Gunung Tambora adalah gunung tipe strata vulkanik yang semula memiliki ketinggian 4.200 meter (13.000 ft) diatas permukaan laut (mdpl), akibat letusan tahun 1815 ketinggiannya berubah menjadi 2.851 meter dpl (9.350 ft). Sisa letusan membentuk mangkuk kaldera yang sangat besar (terbesar di indonesia). Diameter kawah mencapai 7 kilometer (4 mil), serta panjang keliling 16 kilometer, dengan kedalamannya sekitar 950 meter. Letusan itu mengakibatkan debu membumbung tinggi menutupi stratosfir dan mempengaruhi cuaca di bumi secara global. Sinar matahari ke bumi terhambat oleh debu.

Benua Eropa dan Amerika mengalami musim dingin yang berkepanjangan, menyebabkan kegagalan panen, kelaparan, dan korban secara keseluruhan mencapai lebih dari 92.000 nyawa manusia meninggal. Hingga Tahun 1816 masyarakat dunia mengalami tahun tanpa musim panas (“The Year Without Sammer”).
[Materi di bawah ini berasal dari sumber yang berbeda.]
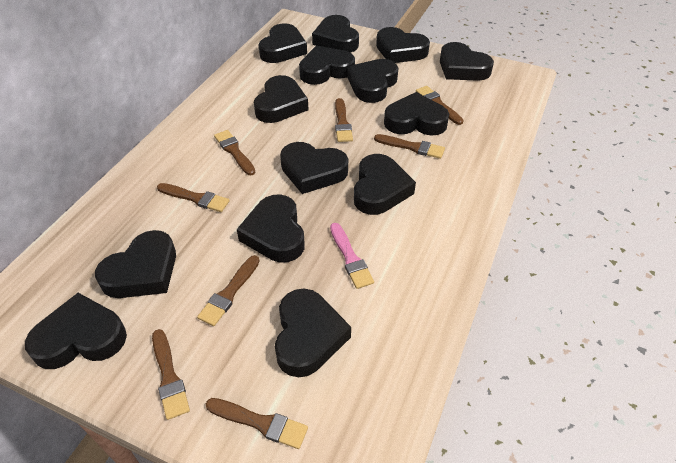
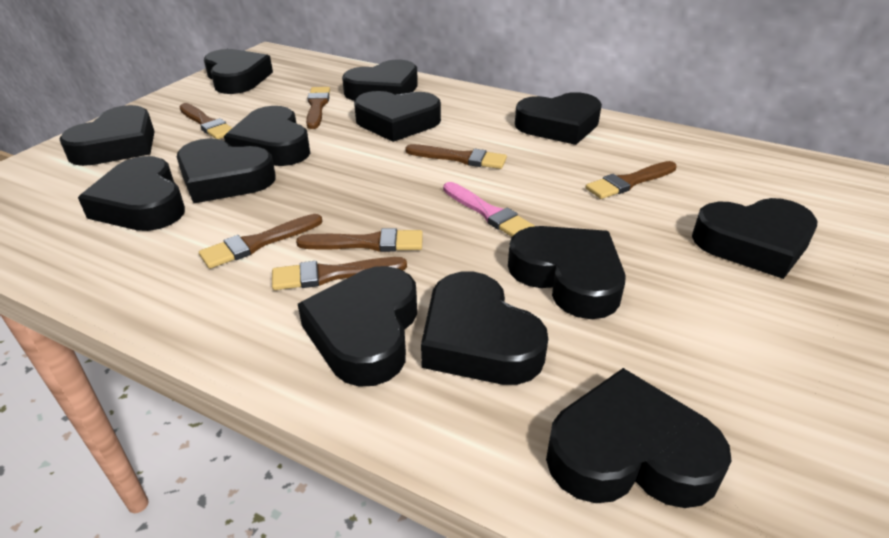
black heart: 14 -> 13
brown brush: 8 -> 7

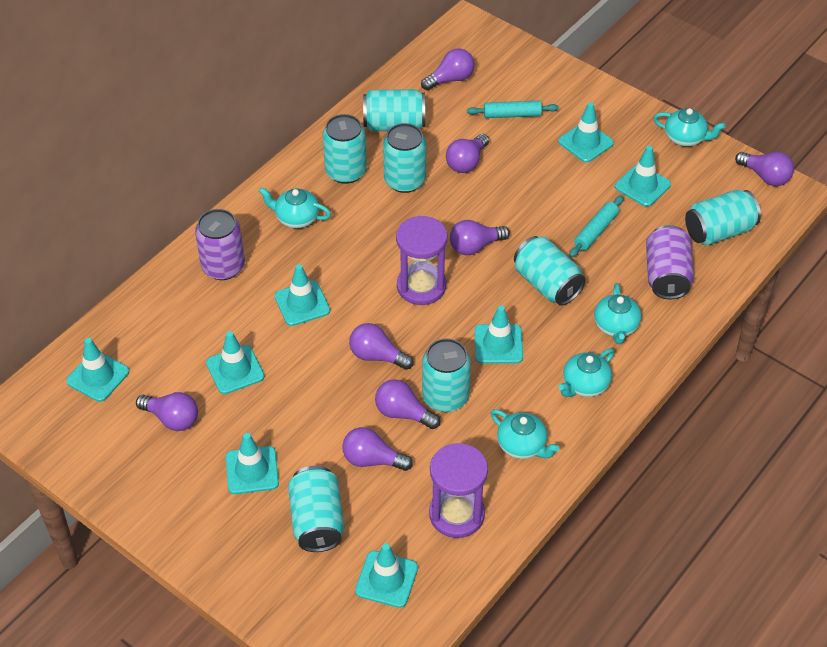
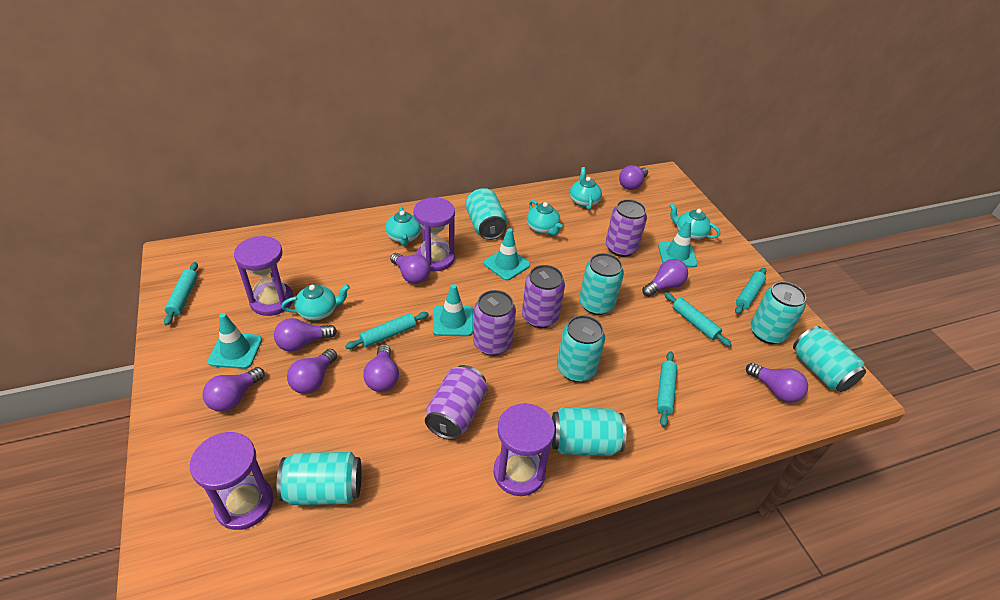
purple can: 2 -> 4
purple hourglass: 2 -> 4
turquoise rolling pin: 2 -> 5
turquoise traffic cone: 8 -> 4

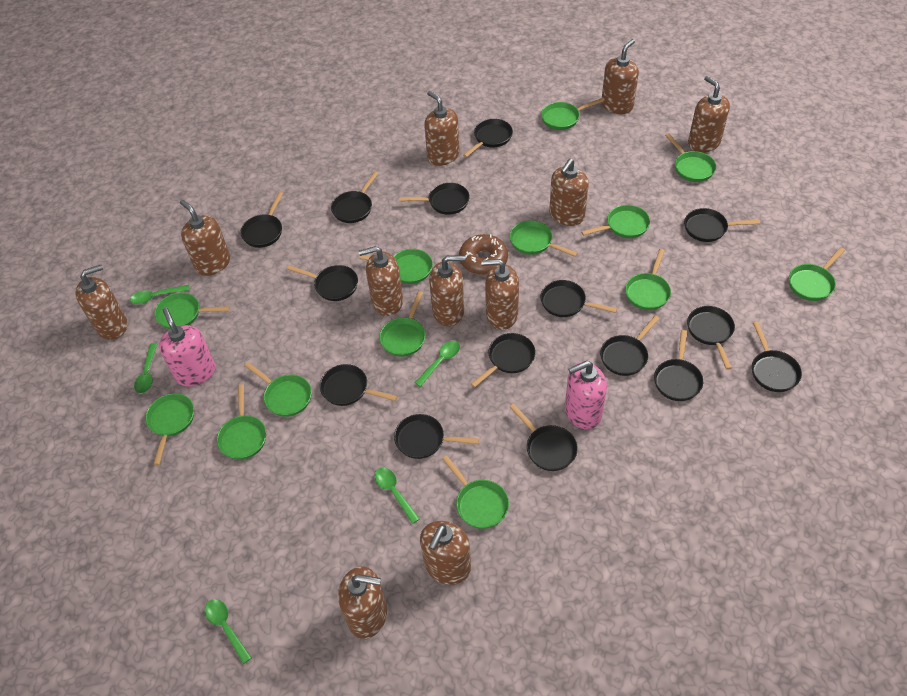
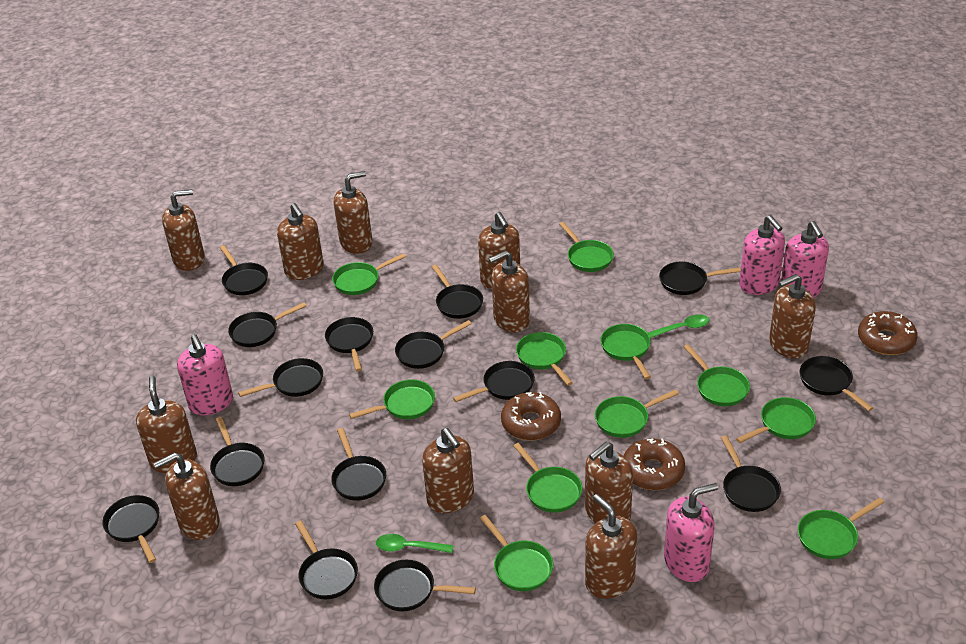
brown donut: 1 -> 3
green pan: 13 -> 11
green spoon: 5 -> 2
pink soap dispenser: 2 -> 4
Dalam skala lokal, tiga kerajaan yang ada di Pulau Sumbawa lenyap. Hujan ar hitam dan debu melanda Surabaya, Madura, Bali, Sulawesi, dan Maluku. Sedangkan suara letusannya terdengar hingga jakarta. Saat ini letusan yang hampir mencapai usia + 200 tahun itu tercatat dalam Guinness Book of Record dan terkenal dengan sebutan “The Great Volcanic Eruption in History”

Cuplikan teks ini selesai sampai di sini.